大阪信愛高校「Dear 〜「ありがとう」を君に」を見て。

まず、初めに舞台に入った時の机や椅子の置き方にびっくりしました。荒れているというか、今思えば脚本そのものを表しているのではないかと思え、見た当初はどんな劇が始まるのだろうかとワクワクさせて頂きました。

前座では笑わせて頂きました。且つ要領よく簡単に済まされていたので、聞く側としては楽な気持ちで聞けました。

そして本番が歌から始まり、インパクトを受けました。照明も綺麗で、そこでも芝居に対する期待値を上げさせて頂きました。

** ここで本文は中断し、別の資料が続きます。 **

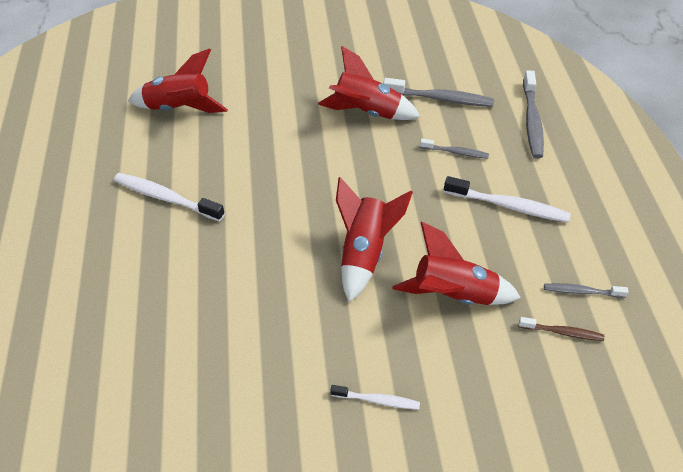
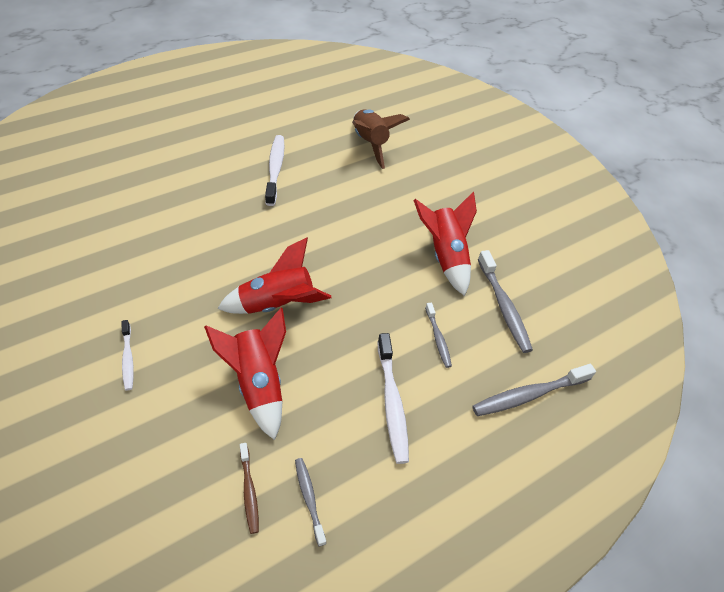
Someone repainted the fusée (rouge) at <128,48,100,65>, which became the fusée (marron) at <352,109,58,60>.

照明に関しましては、その後も世界を区切っていたり、ピンサスで独白を盛り上げたり、目潰しや転がしの効果的な使用等とても素晴らしかったと思います。特に、幽霊二人組のシーンの緑と赤の対照的な照明がセンターをぶった切って綺麗に空間を表していた所が印象に残っています。

ブルー転中の装置運びも、日常の演技シーンとの切り替えが素晴らしく、まるで無機物のように動けており、挟まれたダンスからの捌けも格好良かったです。

平台を後ろに置くことによって、前後だけでなく高さも使った演技が出来ていて、見ていて飽きが来ませんでした。机の使い方も椅子に座るだけでなく、机に座ったり、叩いたりと楽しかったです。

演技面では、日常パートと非日常パートの切り替えが出来ており、差がはっきりしている為分かりやすかったです。その中でも日常パートの修造ネタ、中二病の臭いのするポーズやセリフ、オカルト部員の動きに笑わせて頂き、非日常パートでの考えさせられる台詞がとても印象に残りました。

姉妹の長台詞や、ラストシーンでは責任や償い、嘘をつく事、生き方など様々な大きなテーマについて考えさせられ、胸を打たれました。「愛すべき自分の人生」という言葉は特に今日この舞台を見られなかった方々にも伝えたい言葉だと思います。

そして、大切な台詞が繰り返し出される事で、伏線やこの台本の伝えたい事が観客にすんなりと入ってきて、全体的に重たいテーマのはずなのにゆったりと分かりやすく感じました。

設定がとても作り込まれていて、脚本もそうなのですが、それを演じる役者も自分の役に対して愛情を持っているように感じました。

信愛高校の皆様方、お疲れ様でした。